There is a road that runs from Los Llanos de Aridane to the capital city of the island Santa Cruz de La Palma (known by locals as simply Santa Cruz). This road is a two-lane highway that includes a pair of two-lane tunnels that go right through the top of the mountain. The older tunnel is shorter (1,100 m (3,609 ft)) and higher than the newer tunnel (2,880 m (9,449 ft)). When traveling from one side of the mountain to the other it is common to enter one side in complete clouds (the east side) and come out to the sunny side (western side). This is due to the clouds not being able to cross the mountains, an effect caused by the counter trade wind.
La Palma Airport serves the island, and several airlines run services to and from it. There is also ferry service to and from the island in the city of Sta. Cruz.
The most famous structures of La Palma are the minas galerias (water tunnels) which carry the water from sources in the mountains to cities, villages and farms (mainly banana plantations). La Palma receives almost all of its water supply due to the mar de nubes (sea of clouds), stratocumulus cloud at 1,200 m (3,937 ft)-1,600 m (5,249 ft) altitude, carried on the prevailing wind which blows from the north-east trade winds. The water condenses on the long needles of the trees and other vegetation, it then either drips onto the ground or runs down the trunk etc., into the ground. Eventually it collects inside the rock-strata, and is then drained via the galerias into aqueducts and pipes for distribution. The galerias have been cut into the rocks over centuries. To visit the galerias a permit is required. It is possible to walk alongside many of the aqueducts, a popular activity for tourists (similar to the levadas of Madeira).

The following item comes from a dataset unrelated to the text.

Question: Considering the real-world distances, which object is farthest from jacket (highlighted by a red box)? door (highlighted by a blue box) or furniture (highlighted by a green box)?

The tour to the Marcos y Corderos waterfall and springs is also popular.
There is an extensive network of irrigation canals in the valley of Los Llanos de Aridane. These canals carry water from the mountains throughout the valley and allow for the cultivation of bananas, avocados, flowers, and other plants. Each farmer gets a scheduled "turn" to fill an irrigation tank with water 24 hours of the day. If a farmer's turn is at 2 AM he will wake up and make sure to fill his tank when possible so as to have sufficient water for his farm.
These round tanks typically gather moss and lilly pads upon which frogs make their habitat.
Due to the location of the island and the height of its mountains, some 2,400 m (7,874 ft) above sea level, a number of international observatories have been built on the Roque de los Muchachos. The particular geographical position and climate cause clouds to form between 1,000 m (3,281 ft) and 2,000 m (6,562 ft), usually leaving the observatories with a clear sky. Often, the view from the top of the volcano is a sea of clouds covering the eastern part of the island. Telescopes at the observatory include:
The DOT and the SST have been specifically built to study the Sun.